Collected data

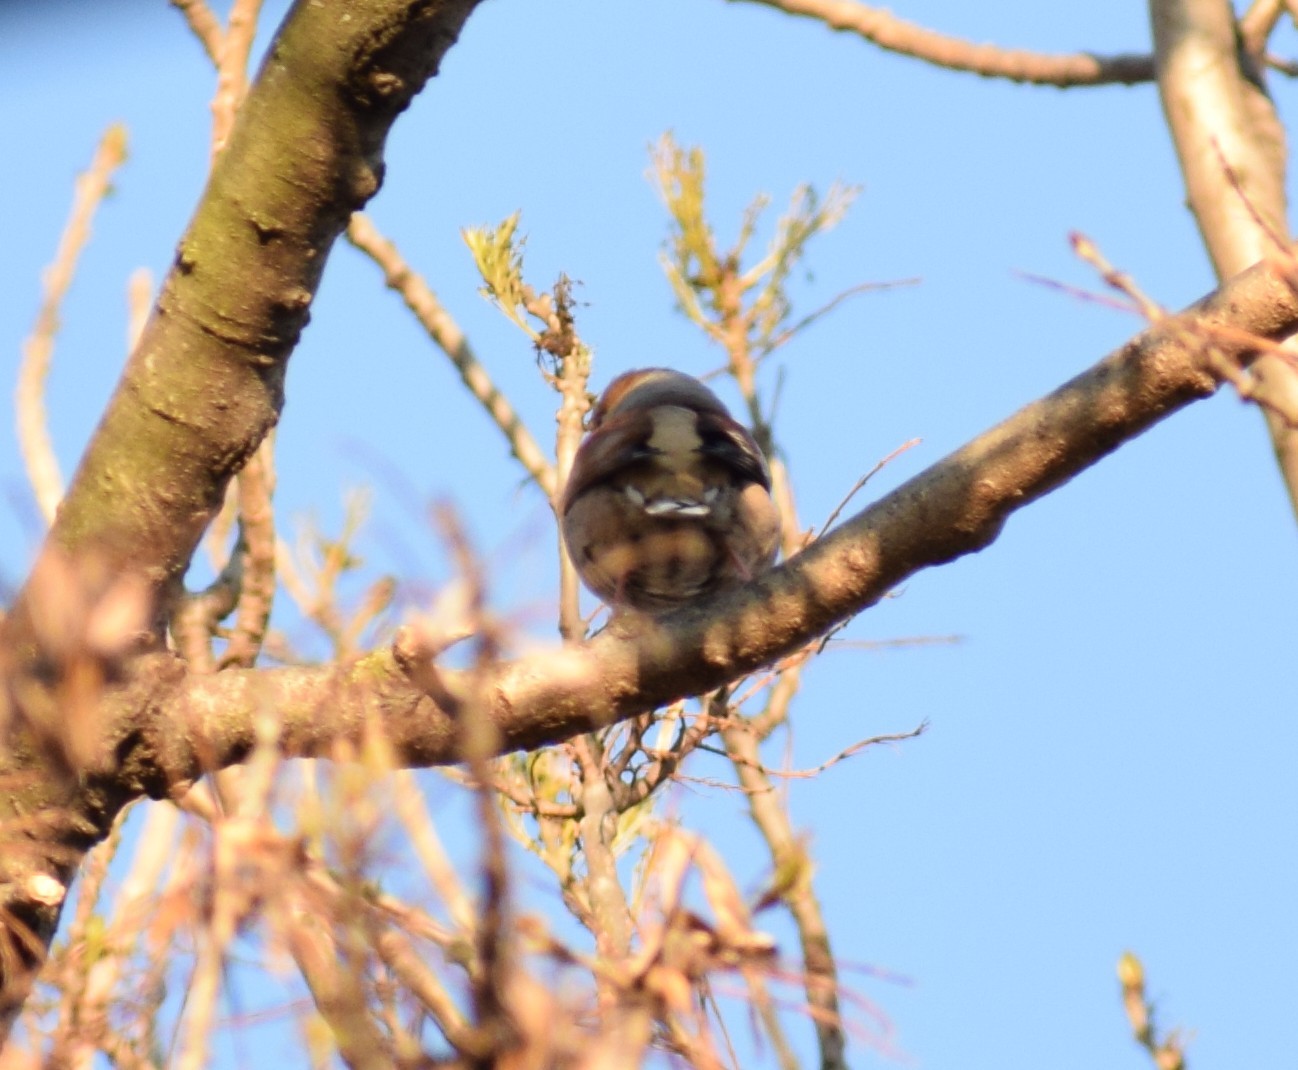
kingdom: Animalia
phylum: Chordata
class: Aves
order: Passeriformes
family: Fringillidae
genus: Coccothraustes
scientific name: Coccothraustes coccothraustes
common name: Hawfinch
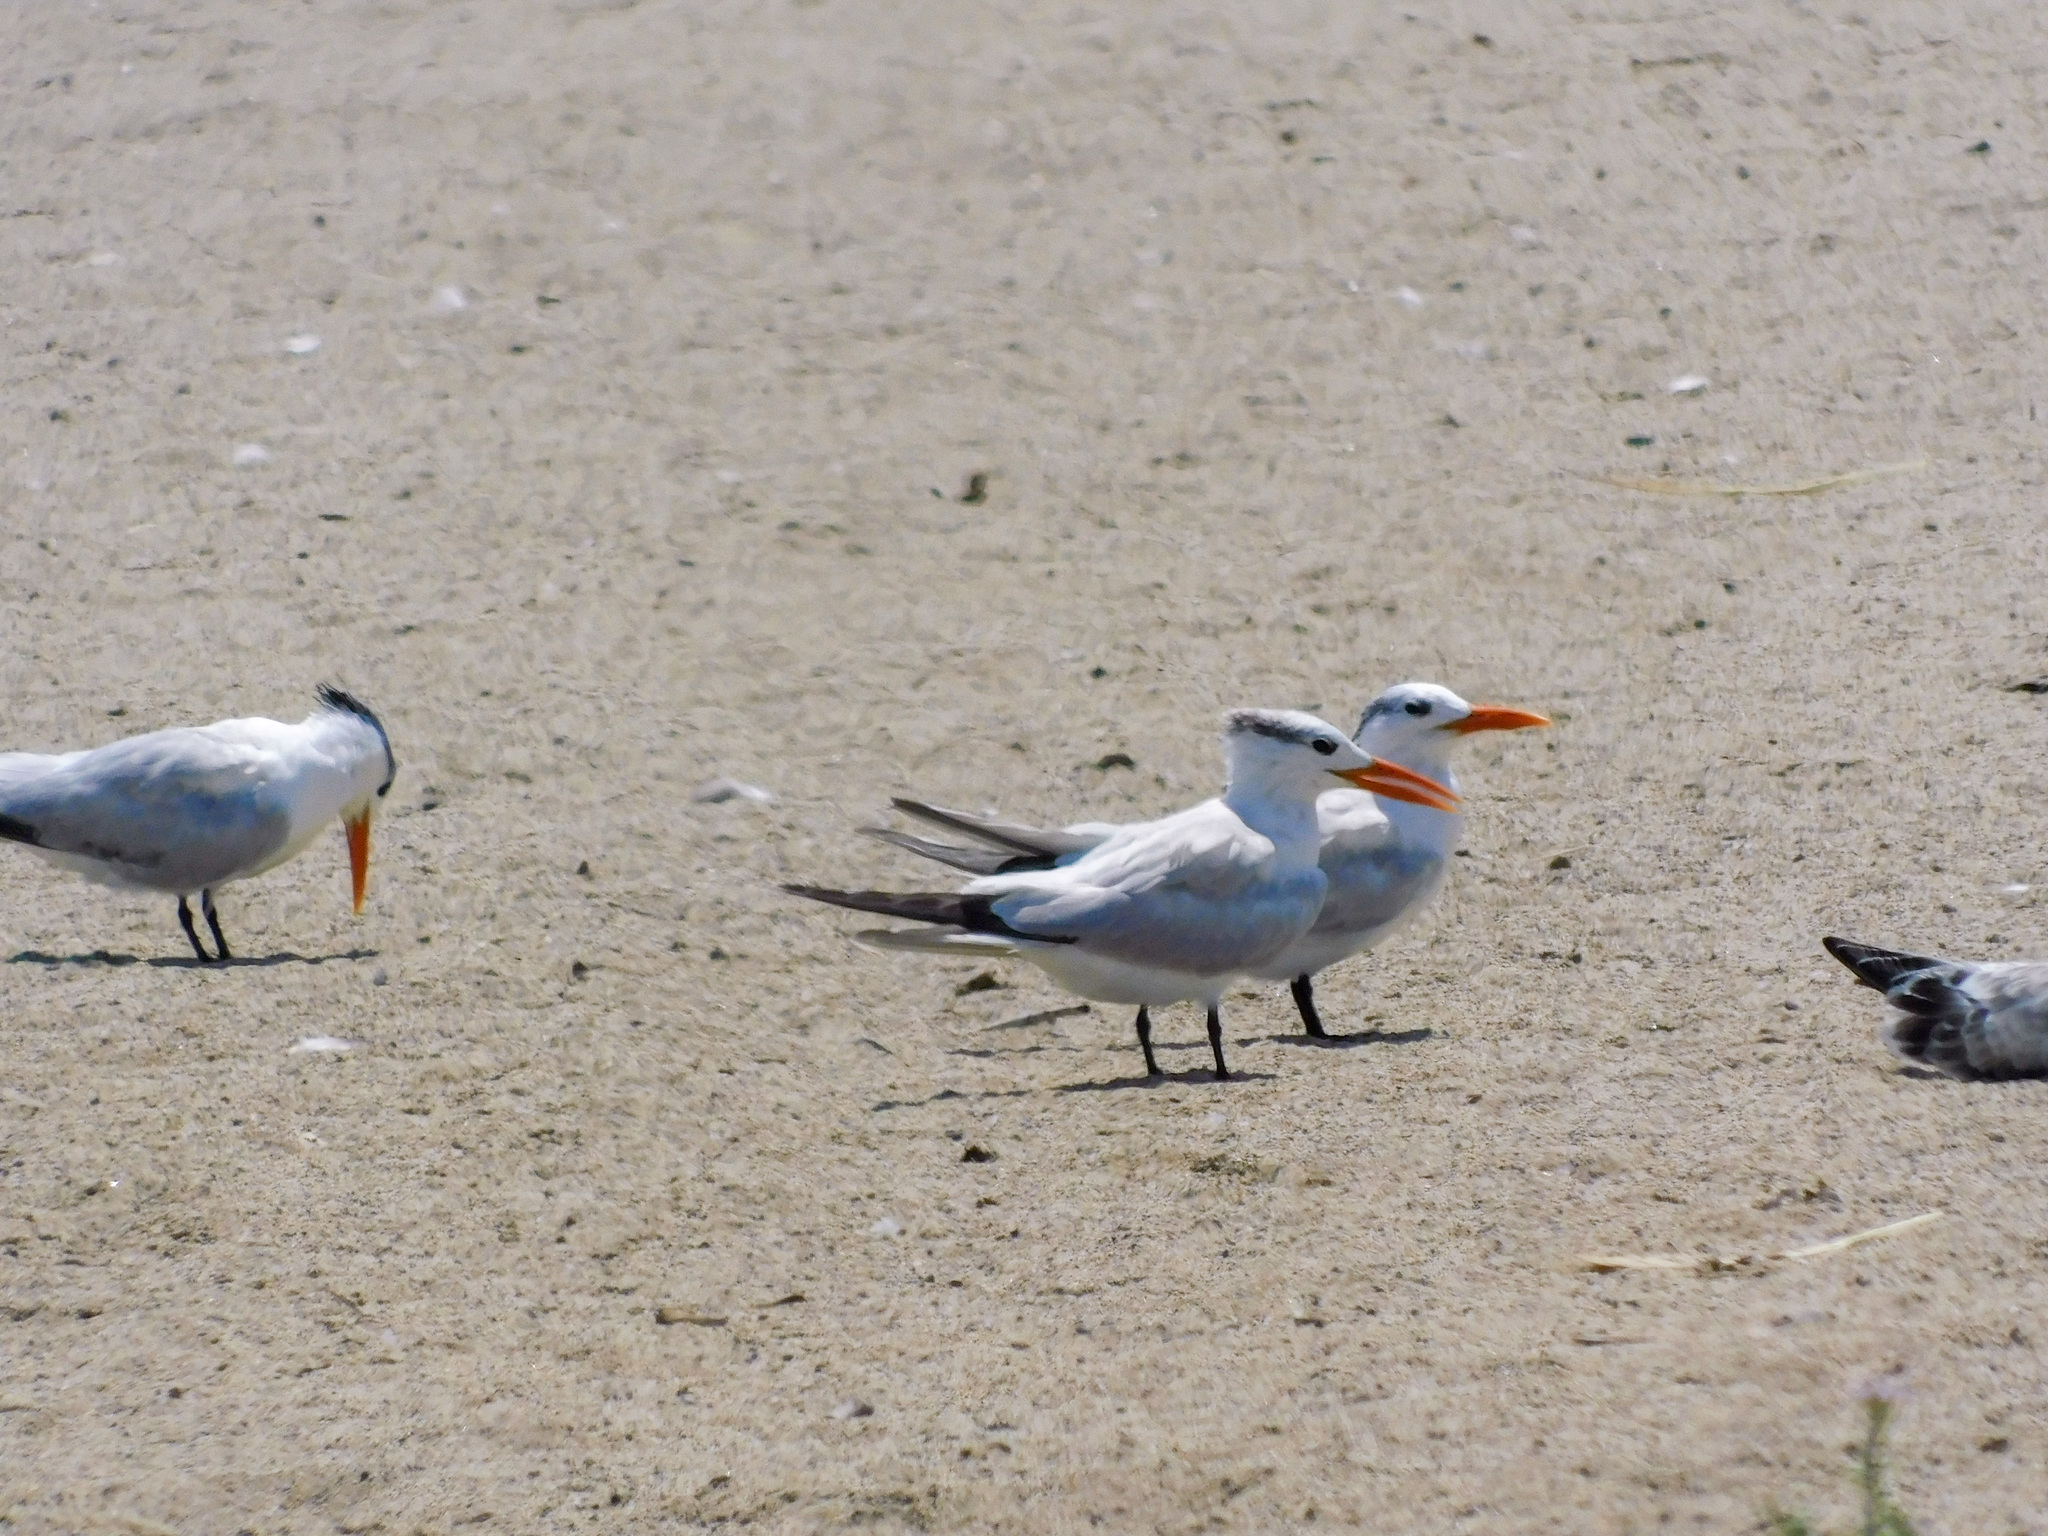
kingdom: Animalia
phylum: Chordata
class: Aves
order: Charadriiformes
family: Laridae
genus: Thalasseus
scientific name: Thalasseus maximus
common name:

* [TASK STATEMENT] Reproduce every line in the records above word for word, omitting the pictures.

* [RESULT OF THIS EXERCISE]
kingdom: Animalia
phylum: Chordata
class: Aves
order: Passeriformes
family: Fringillidae
genus: Coccothraustes
scientific name: Coccothraustes coccothraustes
common name: Hawfinch
kingdom: Animalia
phylum: Chordata
class: Aves
order: Charadriiformes
family: Laridae
genus: Thalasseus
scientific name: Thalasseus maximus
common name:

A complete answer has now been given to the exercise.